- IATA: none; ICAO: none;

Summary
- Airport type: Closed
- Serves: Radlett, Hertfordshire
- Location: Hertfordshire
- Built: 1929
- In use: 1929–1970
- Elevation AMSL: 230 ft / 70 m
- Coordinates: 51°43′N 0°20′W﻿ / ﻿51.71°N 0.33°W

Map
- Radlett Aerodrome Location in Hertfordshire

Runways
| Direction | Length |  | Surface |
| ft | m |
| 03/21 | 2,106 | 642 |  |

= Radlett Aerodrome =

Radlett Aerodrome was an airfield and Handley Page aircraft manufacturing plant in Hertfordshire, now owned by Eon Productions. Part of the airfield is now the M25 between junctions 21 (A405) and 22 (A1081).

==History==

In the 2010s plans for the future use of the site's land were the subject of lengthy dispute but in 2020 it was agreed that it would be redeveloped as a rail freight terminal.
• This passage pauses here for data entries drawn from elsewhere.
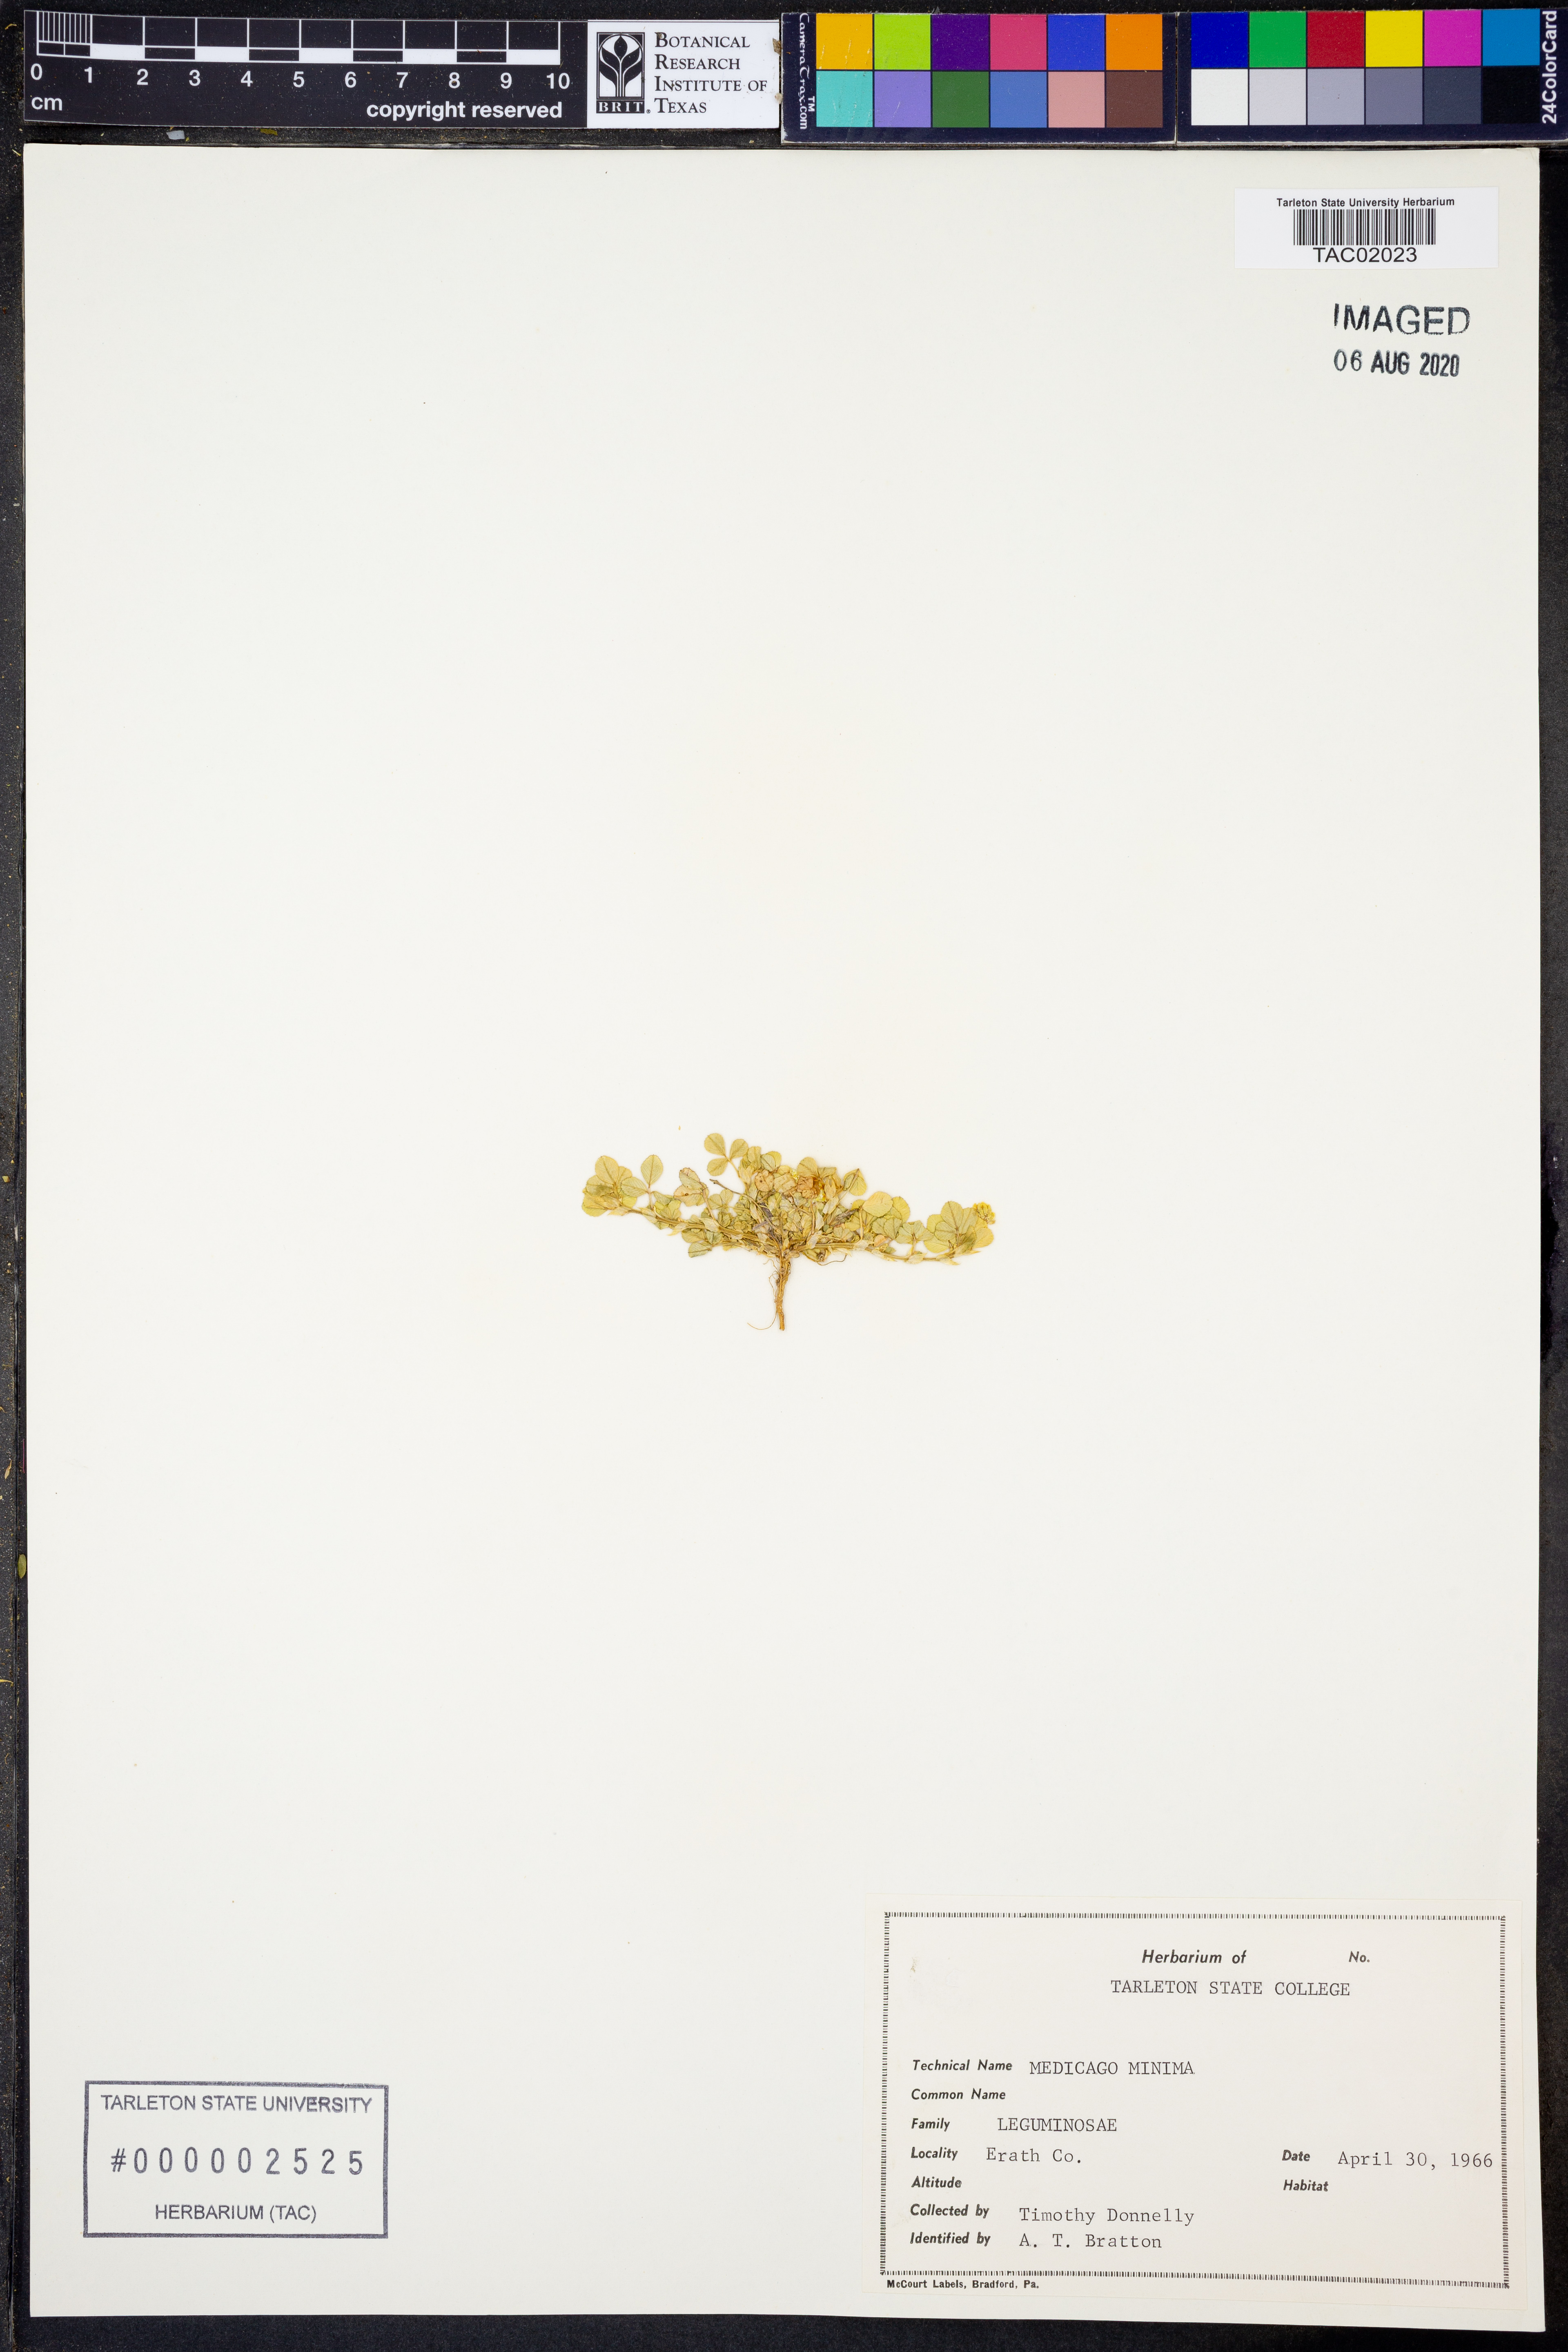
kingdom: Plantae
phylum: Tracheophyta
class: Magnoliopsida
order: Fabales
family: Fabaceae
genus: Medicago
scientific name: Medicago minima
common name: Little bur-clover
On 20 February 2024, the £34m sale of the remaining portion of the former Radlett Aerodrome to rail freight company Segro, which has faced opposition from campaigners, will undergo judicial review in the High Court to determine its lawfulness.

==Airshows==
Radlett Aerodrome hosted a number of significant post-war airshows.
- 10 February 1946; a display was given in order to show the main types of British civil and military aircraft to the delegates to U.N.O. (United Nations)
- 12-13 September 1946; the first post-war Society of British Aerospace Companies (S.B.A.C.) show is held at Radlett in Hertfordshire.
- 9-12 September 1947; the Society of British Aerospace Companies show is extended to four days, with three days of flying displays. This is the last S.B.A.C. show at Radlett before it is moved to Farnborough.
- 14 September 1947; Royal Aeronautical Society Garden Party

==Structure==
The Handley Page works were situated on the east of the former A5, then a main road into London from the Midlands. The site is between the A5 road, to the west, and the Midland Main Line, to the east. The M25 motorway crosses the entire former site from east to west.

==Accidents==
On 25 March 1937, whilst ferrying pilots to the Handley Page factory at Radlett aerodrome, to collect new Harrow bomber aircraft, Handley Page H.P.54 Harrow K6940 clipped an express train travelling at 60 mph, ripping the roof off the kitchen car. Fortunately there were no fatalities either on board the Harrow, or the train, but the aircraft crash-landed and was written off.